Timothy Chui Ting-pong, executive director of the Hong Kong Tourism Association, said half of the association's members - 1,500 tour guides - have dropped out, seeking greener pastures as insurance agents or stockbrokers.

After the tourist scandals of 2010, TIC established new standards on payments for tour guides, requiring travel agencies to pay tour guides service fee every time the guides take out a group. Travel agencies that don't observe the guideline are penalized, and are at risk of license suspension.

TIC also worked with the government, creating 10 measures to curb coerced shopping and improve the experience for inbound mainland tour groups. According to a written reply from Secretary for Commerce and Economic Development Gregory So Kam-leung to the legislature in December 2015, 273 travel agents and 63 tourist guides were penalized for violations of TIC's new measures.

A new boom

The measures turned out to have little effect. There are still companies offering dirt cheap tours.

Pan Xiaorong, from Jinhua city of Zhejiang province, is a food lover. Hong Kong, acclaimed as a culinary paradise, had been at the top of her list of places to visit. She signed up for a five-day visit to Hong Kong and Macao. She couldn't resist the price set at HK$360.

The retired civil servant found herself on a coach with 30 other tourists, noting the tour guide's shabby Mandarin. On "Day Two" of the tour, the guide was pushing an electronic device that he claimed would cut domestic electric consumption, which Pan later learned was just a mosquito killer.

The first stop was a jewelry shop packed with tourists. Besides those queuing up to pay for purchases, there was a second queue of tourists holding invoices to show to their tour guide, who was busy writing down the invoice numbers and payment amounts.

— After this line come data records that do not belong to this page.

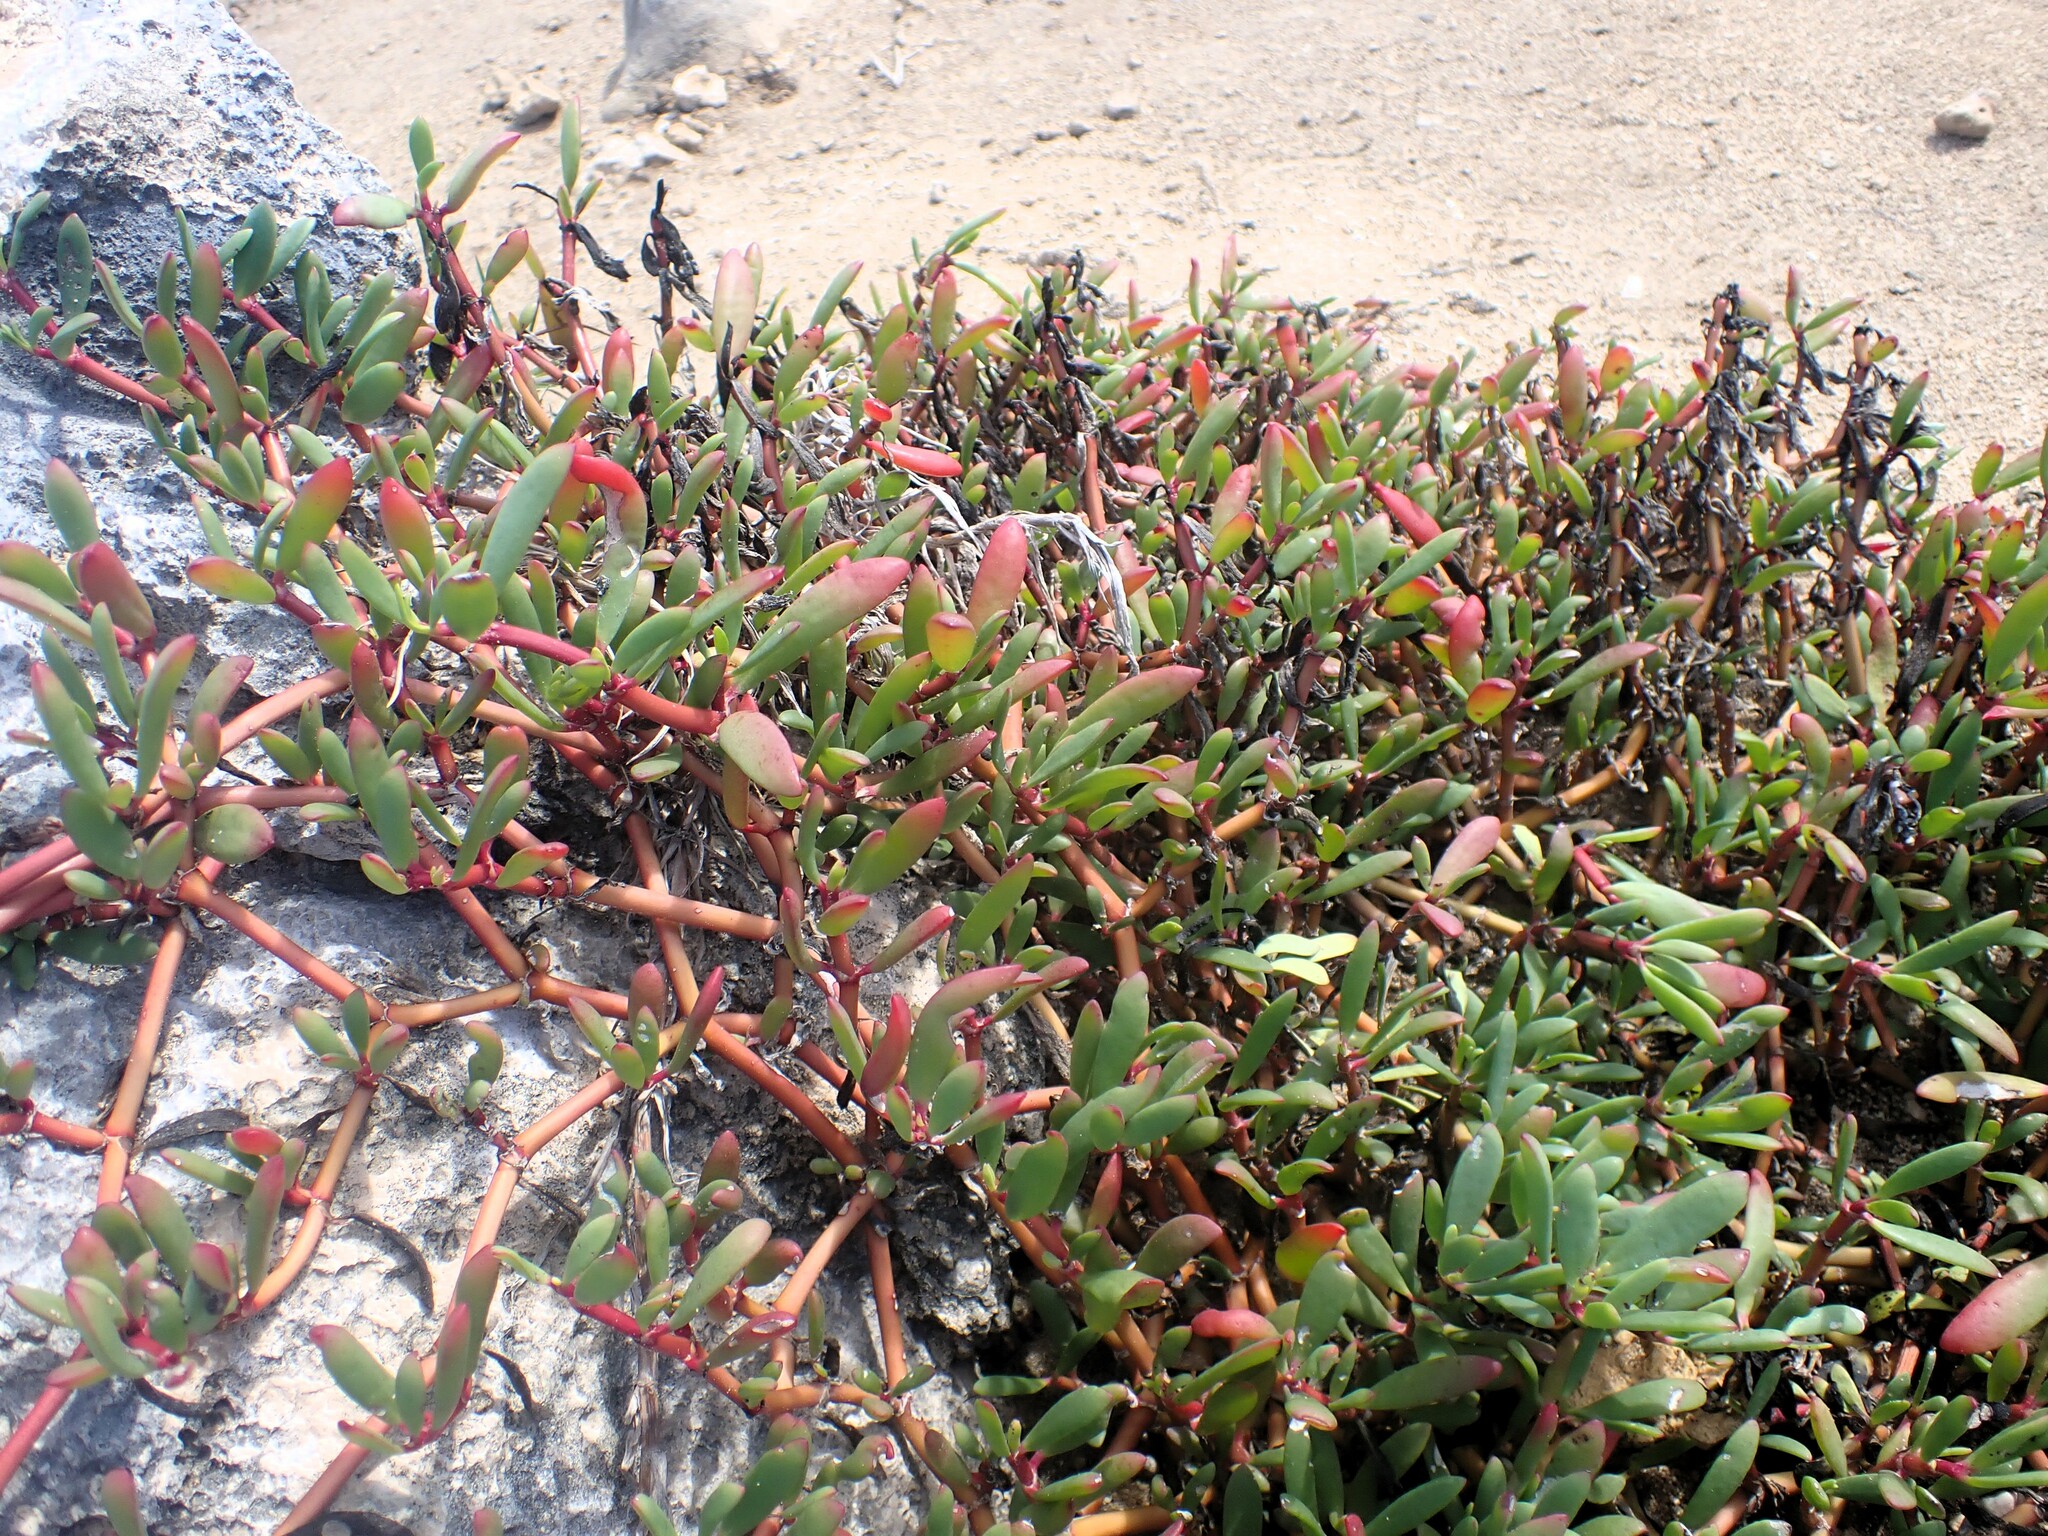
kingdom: Plantae
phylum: Tracheophyta
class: Magnoliopsida
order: Caryophyllales
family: Aizoaceae
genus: Sesuvium
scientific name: Sesuvium portulacastrum
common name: Sea-purslane
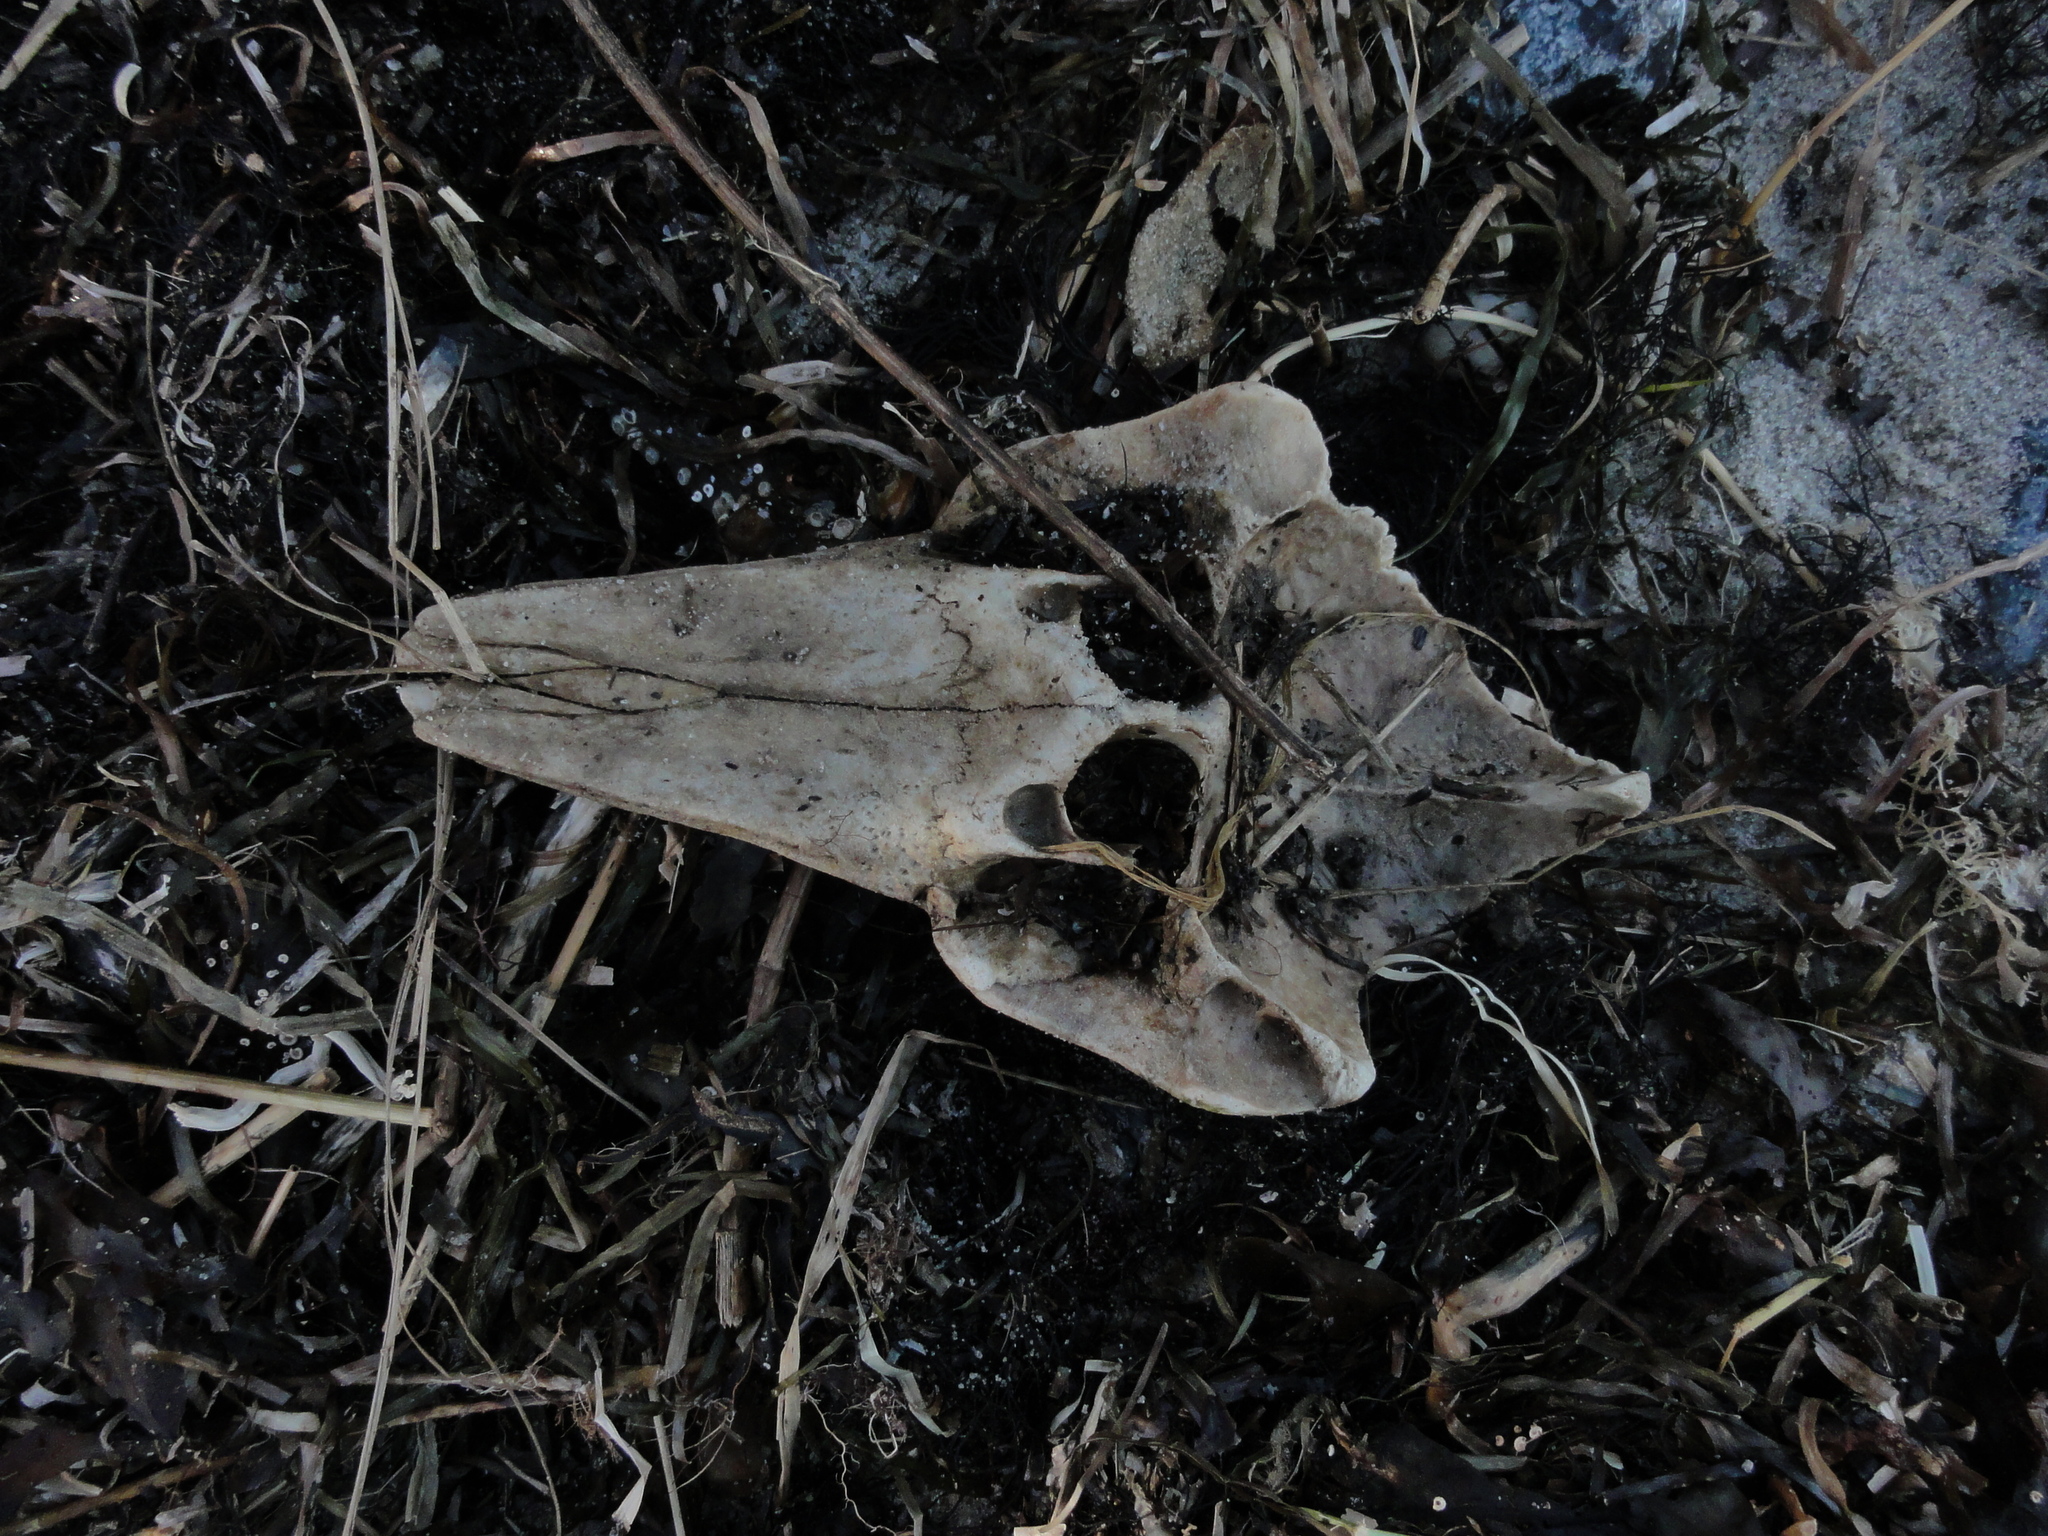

"Have you seen bian lian (literally meaning "face-changing") in the Sichuan Opera? The tour guide performed one in front of me," Pan said. A bian lian performer, wearing colored masks, changes from one face to another almost in sync with the swipe of a fan.

A retired teacher from Pan's group bought nearly HK$100,000-worth of products in the shop. "The tour guide treated her like a long-lost sister," Pan said. She saw the same guide scolding another tourist and demanding, "Why are you so shameless?"

In December 2016, the Tourism Commission submitted to the legislature a draft of the Travel Industry Bill to establish the Travel Industry Authority, an independent statutory regulatory body. It was to be given authority to levy harsh penalties for any tour operator or guide engaging in coerced shopping.

Travel agents would face two years imprisonment while tour guides would be liable to a year in prison for breaking the rule on coerced shopping. (Current penalties are limited to fines and license suspensions.) Administrative means would be applied to ensure travel agents must pay service fees to tour guides or tour escorts, although no specific amount was set out.

Tour guide Wong welcomed the bill but had reservations. Guides could become entrapped by provisions of the new legislation. "The drafted bill has not made it clear which comments or behaviors are considered 'coerced shopping'," he said.

Solicitor Phyllis Kwong Ka-yin echoed Wong's comments. "More details, or even guidelines, should be added to the bill," she said.

A spokesman for the Tourism Commission said the future Travel Industry Authority and disciplinary committee would ensure that each case was handled fairly and impartially for both the complainant and licensee concerned."

Though sometimes disappointed, Wong said he seldom feels desperate in his job. "I still believe tour guide is a promising occupation But a well-rounded system that can protect frontline practitioners' interests should be built first," he said with a wry smile.